1        Introduction

The Social Media Tribunal is an initiative of The Court of the Citizens of the World (CCW), and was organized in Berlin from 16-21 March 2025. The Court is a private initiative, with no formal legal effect, whose objective is “to prosecute world leaders and regimes that commit human rights violations: Crime of aggression and Crimes against humanity.” Previous cases were tribunals on Putin and China. Obviously, Social Media is not a world leader as such, but the analogy between a powerful country and social media is often made. For instance, in a Dutch piece I argued that like governments big tech controls and influences people, and they have power and money. One point they differ in is that human rights as such do not apply to them. However, besides several scholars also EU law recently explicitly applies human rights to companies, like in Directive 2024/1760 on corporate sustainability due diligence:  “The new rules will ensure that companies in scope identify and address adverse human rights and environmental impacts of their actions inside and outside Europe.”

The tribunal consisted of three judges, and there were two public prosecutors and two defense lawyers. The one being prosecuted and defended, social media, was not present. The prosecutors of the social media tribunal brought together a wide range of experts or people who had relevant personal experiences. That is how I ended up there, I was asked to deliver an expert testimony on privacy and data protection, although in the end a large part of it was on moderation. The defense lawyers, who were often arguing the procedure was unfair, only could cross-examine.

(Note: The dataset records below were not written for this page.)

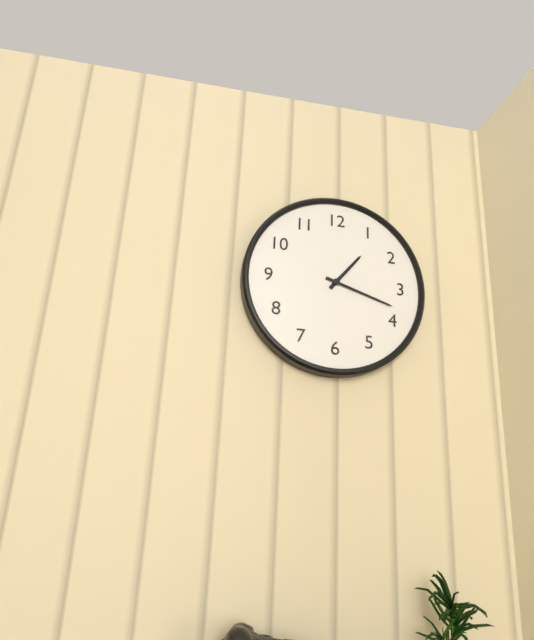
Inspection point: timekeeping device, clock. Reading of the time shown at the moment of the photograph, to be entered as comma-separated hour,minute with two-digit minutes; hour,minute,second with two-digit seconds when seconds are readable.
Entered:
1,18
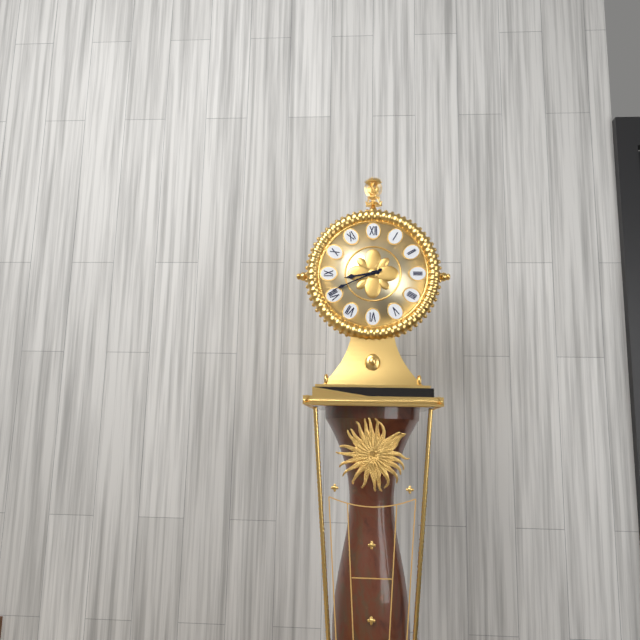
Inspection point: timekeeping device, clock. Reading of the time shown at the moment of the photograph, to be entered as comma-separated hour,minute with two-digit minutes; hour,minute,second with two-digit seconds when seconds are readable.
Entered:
8,41
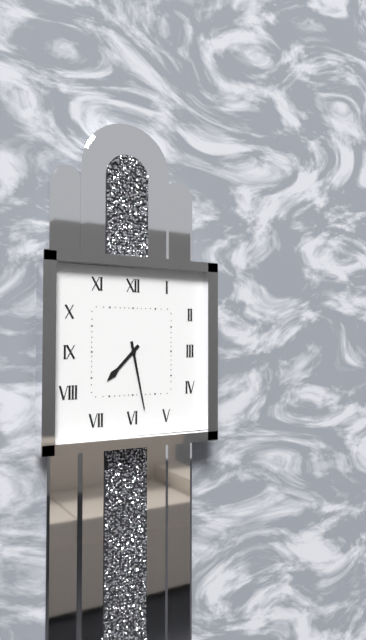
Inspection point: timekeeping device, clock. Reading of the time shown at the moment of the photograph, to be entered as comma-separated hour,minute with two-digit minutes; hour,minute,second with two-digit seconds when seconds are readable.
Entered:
7,28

The exact charge social media were facing was not clear. Neither was clear which social media were prosecuted. Clearly, the focus was not on the positive aspects of social media, such as connecting people and sharing information, but rather on the negative consequences, particularly how our social interactions are increasingly being exploited by algorithms and lead to harm. The latter is actually also connected to something people like on the internet: free services.

2        The Harm Caused by Social Media

Various testimonies highlighted the damaging effects of social media. For instance, on TikTok, the algorithm quickly starts pushing harmful content to new users. Within just 2 minutes of creating a new account as a 13-year-old girl, the platform begins serving content related to self-harm. Similarly, a 13-year-old boy account is shown content featuring Andrew Tate within 2 minutes. Moreover, if the girl’s profile includes that she is “Susan” and believes she is fat, the account receives twelve times more self-harm-related content compared to when the profile simply states her name as Susan, without mentioning any body image concerns. Testimonies also concerned well known examples as the Cambridge Analytica scandal and the genocide of Rohingyas. In some cases, the harm results not just from the algorithms themselves, but also from human failures, such as ineffective human intervention. For instance, a witness from Sweden and a journalist from Brazil described how moderators failed them.

3        The main issues

The main issues identified in the hearings were roughly the following.

  • Lack of Moderation

Platforms are often not obligated to moderate content. Their argument that moderation means censorship is flawed, because censorship should not be confused with acting responsibly. In fact, as one of the experts testified, 97% of moderation by platforms is handled by AI even before the content is posted, which at its core is an act of censorship.

  • Failure to Respond to Notifications

Many platforms neglect or delay action even when users report clearly harmful or illegal content.

  • Failure to Adjust or Correct Algorithms

Platforms are either unwilling or unable to correct problematic algorithmic behaviour. For example, Google could not correct its autosuggest for “Women are…” and “Jews are…”. As a consequence they decided back in 2016 to no longer apply autosuggest to women as well as jews, Americans, Mexicans, Germans, etc. Dutch are still autocompleted, leading to Dutch are …. unfriendly, not friendly (and: the tallest in the world). I regularly presented on this topic since 2017, see tweet Andres.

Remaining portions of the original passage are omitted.